Народному сознанию было не по силам обнаружить прямую связь между этим увеличением общей бедности и ущемлением распорядителей, которому предавались с такой страстью. Оно видело лишь конкрето собственного обнищания и конкрето их богатства и не понимало, почему же конфискации не обогащают народ, а лишь усугубляют общее разорение. Во всех республиках, где уровень зрелости народа был недостаточен для подавления личной зависти абстрактными соображениями о полезности частнособственнической формы распорядительства, всюду возникали кровавые побоища и распри. Достаточно вспомнить Великий Новгород, где борьба «меньших с большими, купцов и черных людей с боярами и житьими людьми… сплошь и рядом превращалась в открытое междоусобие, сопровождавшееся убийствами, грабежом и сожжением дворов» (49, с. 196). Под гнетом этой повседневной ненависти и всенародного деспотизма сами распорядители постепенно склонялись к мысли о необходимости пожертвовать какой-то частью столь дорогой им свободы. Они начали искать новые формы общественного порядка, власть достаточно сильную, чтобы обуздать разгулявшиеся страсти толпы, но, найдя ее в лице какого-нибудь иноземного владыки или собственного властолюбца, чаще всего попадали из огня да в полымя.

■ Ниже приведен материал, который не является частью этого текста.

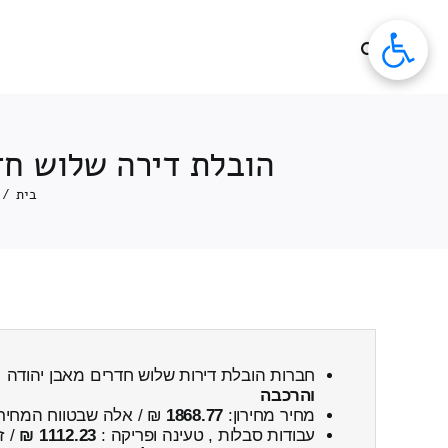
לג
תוכן
הובלת דירה שלוש חד
בית
/
חברות הובלת דירות שלוש חדרים מאבן יהודה
והרכבה
מחיר מחירון:
1868.77
₪ / אלה שבטווח המחיר
עבודות סבלות , טעינה ופריקה :
1112.23 ₪
/ ז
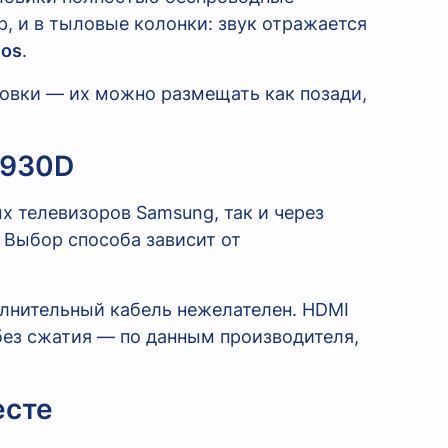
, и в тыловые колонки: звук отражается
mos
.
овки — их можно размещать как позади,
Q930D
 телевизоров Samsung, так и через
 Выбор способа зависит от
олнительный кабель нежелателен. HDMI
ез сжатия — по данным производителя,
есте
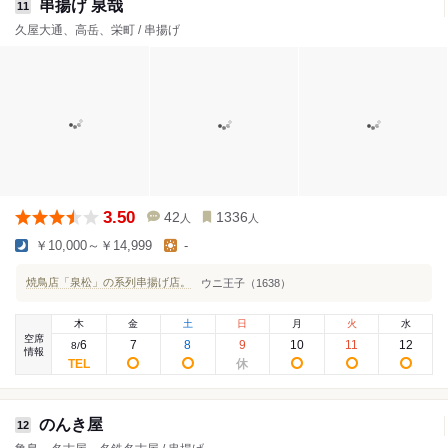
串揚げ 泉哉
11
久屋大通、高岳、栄町 / 串揚げ
3.50
42
1336
人
人
￥10,000～￥14,999
-
焼鳥店「泉松」の系列串揚げ店。
ウニ王子（1638）
木
金
土
日
月
火
水
空席
6
7
8
9
10
11
12
8
/
情報
のんき屋
12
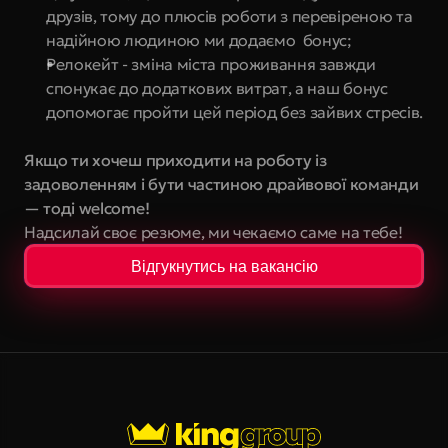
друзів, тому до плюсів роботи з перевіреною та 
надійною людиною ми додаємо  бонус;
Релокейт - зміна міста проживання завжди 
спонукає до додаткових витрат, а наш бонус 
допомогає пройти цей період без зайвих стресів.
Якщо ти хочеш приходити на роботу із 
задоволенням і бути частиною драйвової команди 
— тоді welcome!
Надсилай своє резюме, ми чекаємо саме на тебе!
Відгукнутись на вакансію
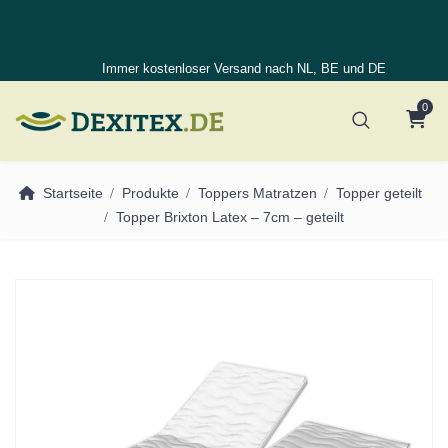
Immer kostenloser Versand nach NL, BE und DE
0
Startseite
Produkte
Toppers Matratzen
Topper geteilt
Topper Brixton Latex – 7cm – geteilt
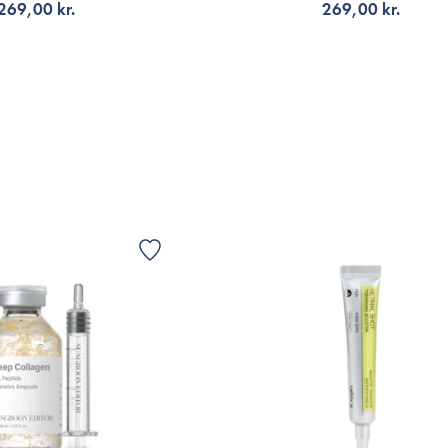
269,00 kr.
269,00 kr.
*indeholder naturlig parfumestoffer fra æ
*Ingredienslisten kan muligvis være ænd
LFØJ TIL KURV
TILFØJ TIL KURV
Er dette tilfældet henvises til produktemb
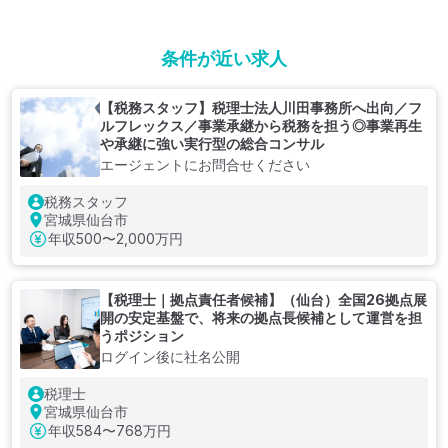
条件が近い求人
【税務スタッフ】税理士法人川田事務所へ出向／フ
ルフレックス／事業承継から税務を担う◎事業再生
や承継に強い実行型の総合コンサル
エージェントにお問合せください
税務スタッフ
宮城県仙台市
年収
500〜2,000万円
【税理士｜拠点責任者候補】（仙台）全国26拠点展
開の安定基盤で、将来の拠点長候補として運営を担
うポジション
ログイン後に社名公開
税理士
宮城県仙台市
年収
584〜768万円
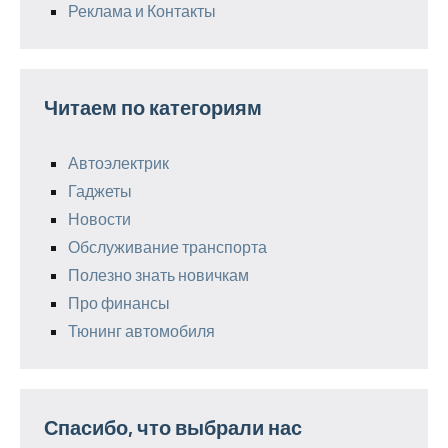
Реклама и Контакты
Читаем по категориям
Автоэлектрик
Гаджеты
Новости
Обслуживание транспорта
Полезно знать новичкам
Про финансы
Тюнинг автомобиля
Спасибо, что выбрали нас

б) Угроза оптимальному распорядительству со стороны неведенья верховной власти

Действительно, сильной власти легче преодолевать несовместимость между врожденной человеческой страстью к равенству и необходимостью сделать распорядителя неравным всем прочим, предоставить ему большее социальное я-могу. В истерии встречается немало монархов, искренне стремившихся дать своему государству процветание и внутренний мир, озабоченных сохранением правильного строя социальной пирамиды.

Но любой монарх остается человеком, и в душе его продолжается каждый день борьба между веденьем и неведеньем.

Добро тем народам, которыми правят владыки мудрые, прозорливые, сдержанные. Когда же неведенье I получает в монаршем сердце решительный перевес, тогда все стороны жизни в его государстве, и распорядительная функция в том числе, оказываются под серьезной угрозой. Собственные сиюминутные страсти, прихоти, порывы, суеверия, страхи, предрассудки становятся тогда для единовластного повелителя главнейшим руководством в его действиях. Даже соображения реальной выгоды и пользы в ближайшем будущем не могут теперь подействовать на него. Он видит и понимает только здесь и сейчас.

Главная вещь, которая нужна владыке здесь и сейчас, это деньги. Пользуясь неограниченной властью, он всегда находится лицом к лицу с соблазном добыть деньги незаконным путем, а там хоть потоп. Монополия на чеканку монеты или выпуск банкнотов, например, дает ему возможность расплачиваться обесцененными деньгами. Византийские императоры, турецкие султаны, испанские короли пускали в оборот огромное количество монет низкой пробы, сберегая на этом тонны золота и серебра. Французский король Филипп Красивый (1285-1314) даже заслужил прозвище «Фальшивомонетчик»: в его царствование «монеты подделывались почти ежегодно, из 56 королевских указов о монетах 35 имели предметом их подделку» (18, т. 3, с. 285).